DIRECTIONS: According to the excerpt about Varavara Rao's health, on what date was he shifted from Taloja Jail to JJ Hospital?

EXCERPT:

:::::

They claimed 81-year-old activists health condition has been on the decline over the past six weeks. There has been little improvement in his health since he had been shifted to JJ Hospital from Taloja Jail on May 28, 2020, in an unconscious state. Three days later he was discharged from the hospital and sent back to the jail. But no significant improvement has been observed in his health. The family maintained that the poet still needs emergency healthcare treatment.

His family has demanded both the central and state government to provide better health care for him. They also highlighted the need for the authorities to shift him immediately to a hospital.

N Venugopla, Rao’s nephew during the press meet said, “For two and half months Varavara was under house arrest. But in November he was taken to the jail. He has many physical complications. He suffers from at least seven known ailments, for which he had not been treated regularly, hence those conditions have now aggravated and he is now facing some more complications.”

He further alleged, “It’s a fabricated case. For the past two years, there has been no investigation, the National Investigative Agency (NIA) is trying to fabricate the case. The authorities did not find any proof against him so far. But the bail, even on health grounds, is being rejected.”

Reminding about the Supreme Court ruling, he said, “Supreme Court has clearly stated that if the prisoner is above 60 and has physical complications then he should be released. But his bail plea has been rejected again and again in the last 22 months.”

The family informed that on May 28, he was shifted to JJ hospital because he fell sick. His Potassium and Sodium level had shot down.

He maintained that the family, at the moment is very much worries, after receiving a call from the hospital. He said, “He has been critically ill for the past few days. He is mumbling things. Yesterday evening we got a scary call from him during which he was mumbling about the death of his father when he was three. His co-prisoner took the phone from his hand and said that the poet is unable to walk or go to the toilet. He is unable to brush his teeth, he is hallucinating. Doctors have indicated it as a sign of brain damage.”

Venugopla informed that in the last two years, Hemlata (Varavara’s wife) and other family members have written several letters to the many people including the President of India but are yet to get any reply.

“We are not making any political comment here. But we are fearing that the state is trying to kill him,” Rao’s nephew alleged.

:::::

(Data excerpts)

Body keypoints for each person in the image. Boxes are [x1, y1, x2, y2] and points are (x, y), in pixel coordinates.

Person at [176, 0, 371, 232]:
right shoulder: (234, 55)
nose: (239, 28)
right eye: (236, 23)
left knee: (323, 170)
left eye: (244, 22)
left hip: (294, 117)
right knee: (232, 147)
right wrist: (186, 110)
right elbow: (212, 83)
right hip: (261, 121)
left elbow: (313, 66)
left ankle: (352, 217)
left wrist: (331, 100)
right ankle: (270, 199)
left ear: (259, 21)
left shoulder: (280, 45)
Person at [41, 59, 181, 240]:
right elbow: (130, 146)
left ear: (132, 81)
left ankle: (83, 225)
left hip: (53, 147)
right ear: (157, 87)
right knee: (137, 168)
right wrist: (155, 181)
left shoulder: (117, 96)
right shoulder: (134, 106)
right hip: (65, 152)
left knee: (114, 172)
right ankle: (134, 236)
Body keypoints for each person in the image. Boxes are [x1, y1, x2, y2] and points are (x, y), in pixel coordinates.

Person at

:::::

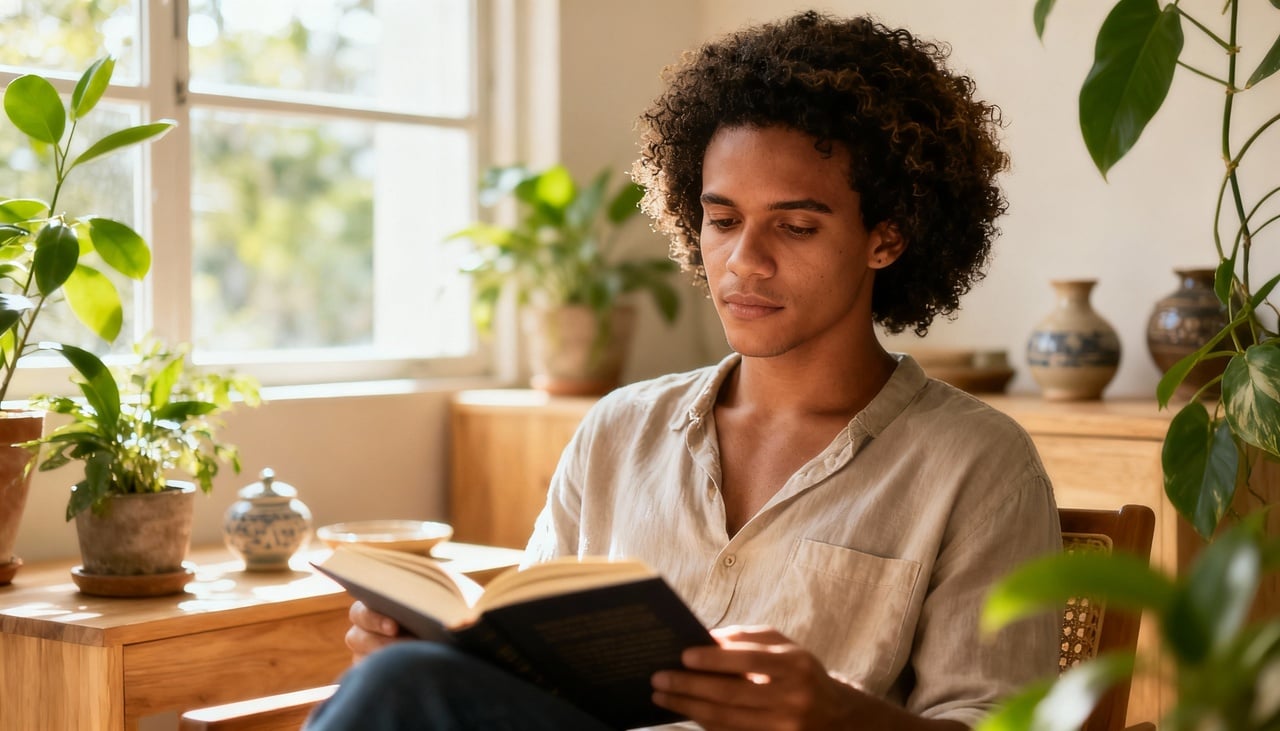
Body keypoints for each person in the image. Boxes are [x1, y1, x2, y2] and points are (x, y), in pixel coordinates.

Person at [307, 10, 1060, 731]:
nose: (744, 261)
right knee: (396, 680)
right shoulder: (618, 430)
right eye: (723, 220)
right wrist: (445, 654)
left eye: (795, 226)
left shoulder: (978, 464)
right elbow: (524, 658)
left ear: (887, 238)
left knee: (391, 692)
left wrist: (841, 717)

:::::

TASK ANSWER: May 28, 2020.